— TASK DATA —

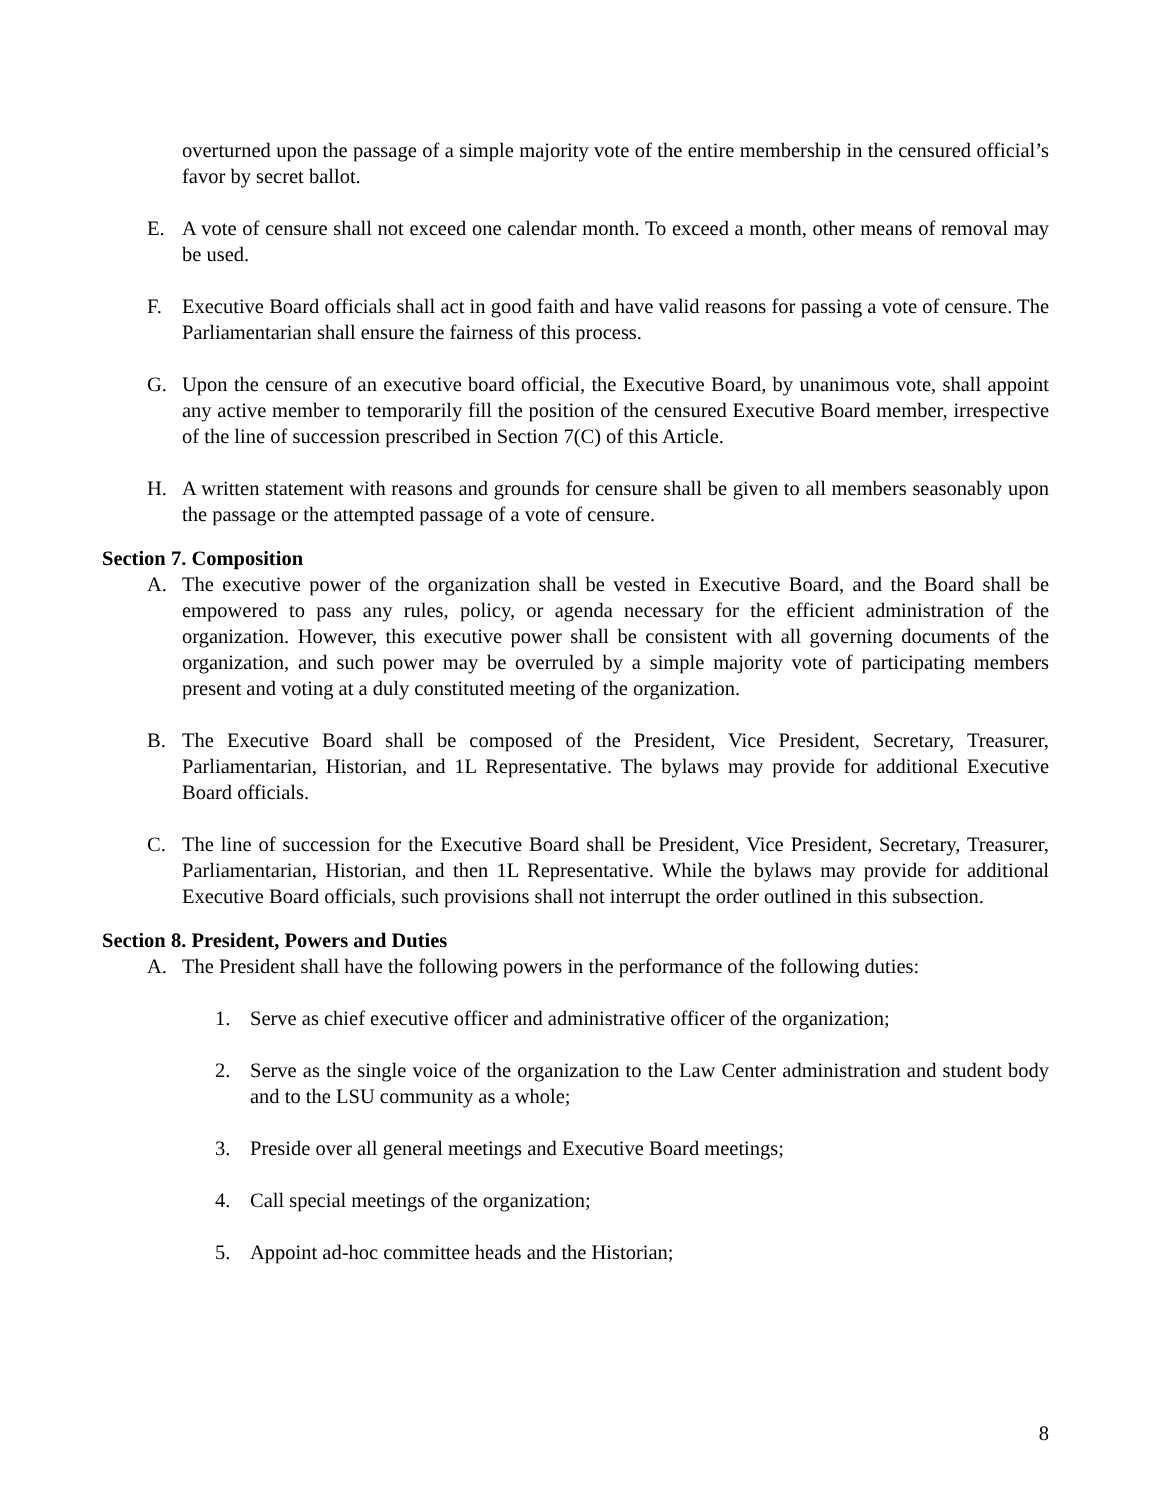overturned upon the passage of a simple majority vote of the entire membership in the censured official’s favor by secret ballot.
E. A vote of censure shall not exceed one calendar month. To exceed a month, other means of removal may be used.
F. Executive Board officials shall act in good faith and have valid reasons for passing a vote of censure. The Parliamentarian shall ensure the fairness of this process.
G. Upon the censure of an executive board official, the Executive Board, by unanimous vote, shall appoint any active member to temporarily fill the position of the censured Executive Board member, irrespective of the line of succession prescribed in Section 7(C) of this Article.
H. A written statement with reasons and grounds for censure shall be given to all members seasonably upon the passage or the attempted passage of a vote of censure.
Section 7. Composition
A. The executive power of the organization shall be vested in Executive Board, and the Board shall be empowered to pass any rules, policy, or agenda necessary for the efficient administration of the organization. However, this executive power shall be consistent with all governing documents of the organization, and such power may be overruled by a simple majority vote of participating members present and voting at a duly constituted meeting of the organization.
B. The Executive Board shall be composed of the President, Vice President, Secretary, Treasurer, Parliamentarian, Historian, and 1L Representative. The bylaws may provide for additional Executive Board officials.
C. The line of succession for the Executive Board shall be President, Vice President, Secretary, Treasurer, Parliamentarian, Historian, and then 1L Representative. While the bylaws may provide for additional Executive Board officials, such provisions shall not interrupt the order outlined in this subsection.
Section 8. President, Powers and Duties
A. The President shall have the following powers in the performance of the following duties:
1. Serve as chief executive officer and administrative officer of the organization;
2. Serve as the single voice of the organization to the Law Center administration and student body and to the LSU community as a whole;
3. Preside over all general meetings and Executive Board meetings;
4. Call special meetings of the organization;
5. Appoint ad-hoc committee heads and the Historian;
8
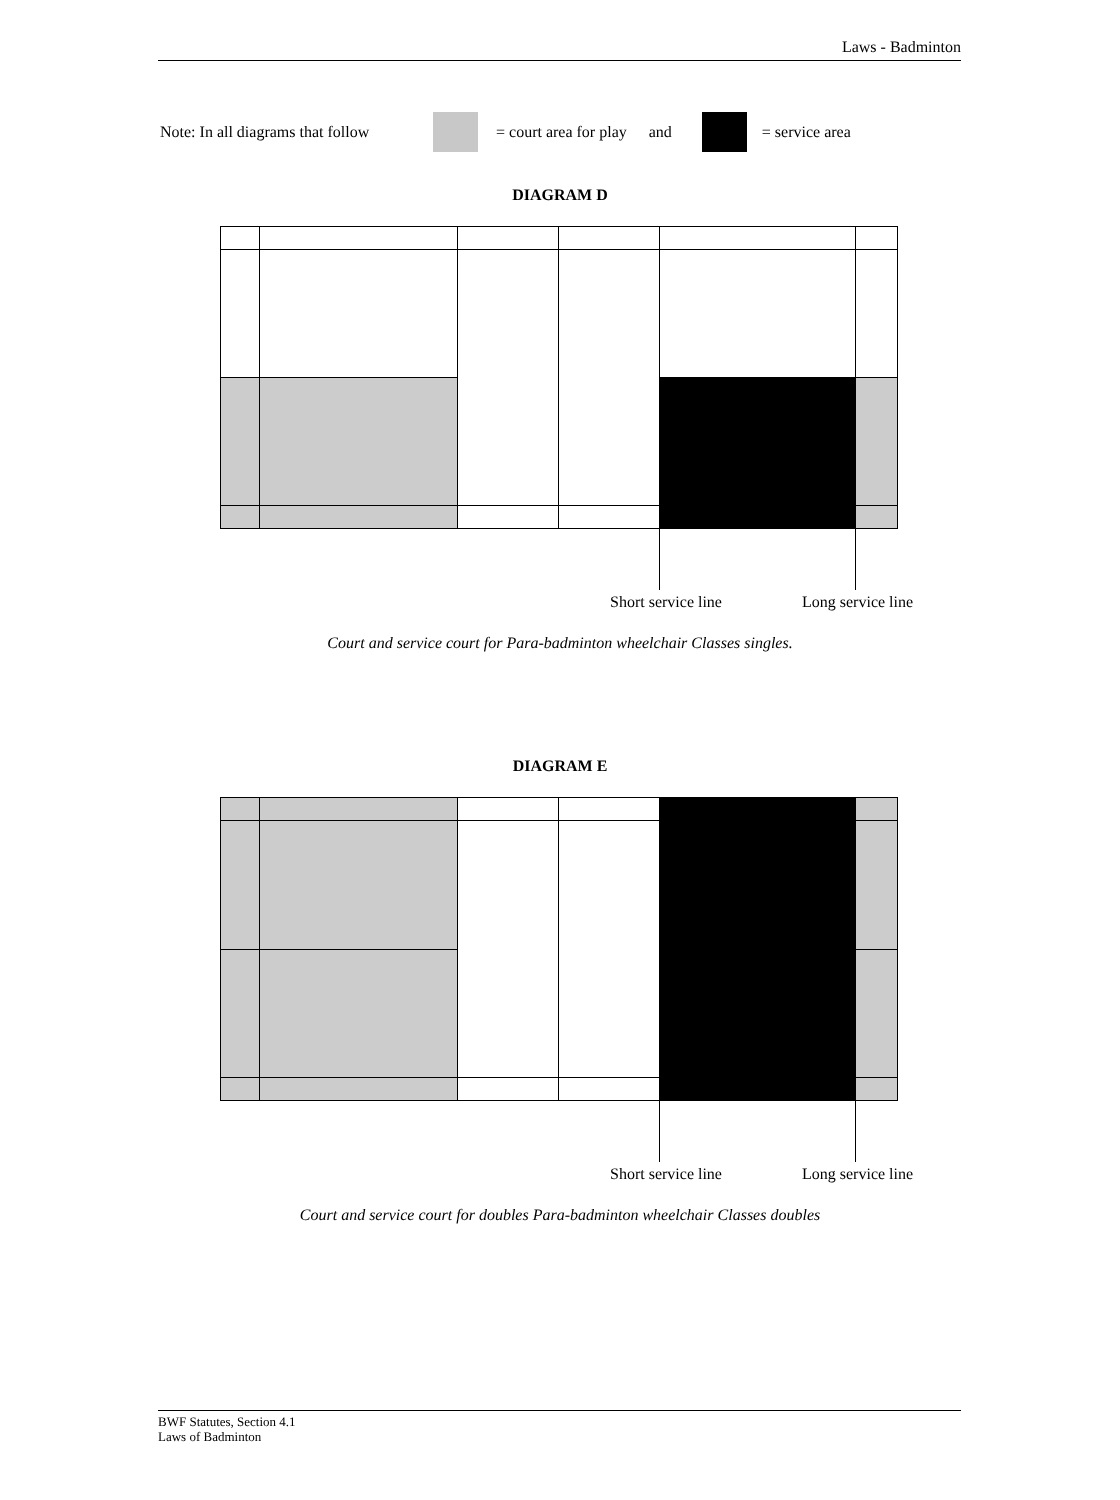Laws - Badminton
Note: In all diagrams that follow = court area for play and = service area
DIAGRAM D
Short service line Long service line
Court and service court for Para-badminton wheelchair Classes singles.
DIAGRAM E
Short service line Long service line
Court and service court for doubles Para-badminton wheelchair Classes doubles
BWF Statutes, Section 4.1
Laws of Badminton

— INSTRUCTIONS TO FOLLOW —
Hand back every line of the material, exactly, without the pictures.

— WRITTEN ANSWER —
overturned upon the passage of a simple majority vote of the entire membership in the censured official’s favor by secret ballot.
E. A vote of censure shall not exceed one calendar month. To exceed a month, other means of removal may be used.
F. Executive Board officials shall act in good faith and have valid reasons for passing a vote of censure. The Parliamentarian shall ensure the fairness of this process.
G. Upon the censure of an executive board official, the Executive Board, by unanimous vote, shall appoint any active member to temporarily fill the position of the censured Executive Board member, irrespective of the line of succession prescribed in Section 7(C) of this Article.
H. A written statement with reasons and grounds for censure shall be given to all members seasonably upon the passage or the attempted passage of a vote of censure.
Section 7. Composition
A. The executive power of the organization shall be vested in Executive Board, and the Board shall be empowered to pass any rules, policy, or agenda necessary for the efficient administration of the organization. However, this executive power shall be consistent with all governing documents of the organization, and such power may be overruled by a simple majority vote of participating members present and voting at a duly constituted meeting of the organization.
B. The Executive Board shall be composed of the President, Vice President, Secretary, Treasurer, Parliamentarian, Historian, and 1L Representative. The bylaws may provide for additional Executive Board officials.
C. The line of succession for the Executive Board shall be President, Vice President, Secretary, Treasurer, Parliamentarian, Historian, and then 1L Representative. While the bylaws may provide for additional Executive Board officials, such provisions shall not interrupt the order outlined in this subsection.
Section 8. President, Powers and Duties
A. The President shall have the following powers in the performance of the following duties:
1. Serve as chief executive officer and administrative officer of the organization;
2. Serve as the single voice of the organization to the Law Center administration and student body and to the LSU community as a whole;
3. Preside over all general meetings and Executive Board meetings;
4. Call special meetings of the organization;
5. Appoint ad-hoc committee heads and the Historian;
8
Laws - Badminton
Note: In all diagrams that follow = court area for play and = service area
DIAGRAM D
Short service line Long service line
Court and service court for Para-badminton wheelchair Classes singles.
DIAGRAM E
Short service line Long service line
Court and service court for doubles Para-badminton wheelchair Classes doubles
BWF Statutes, Section 4.1
Laws of Badminton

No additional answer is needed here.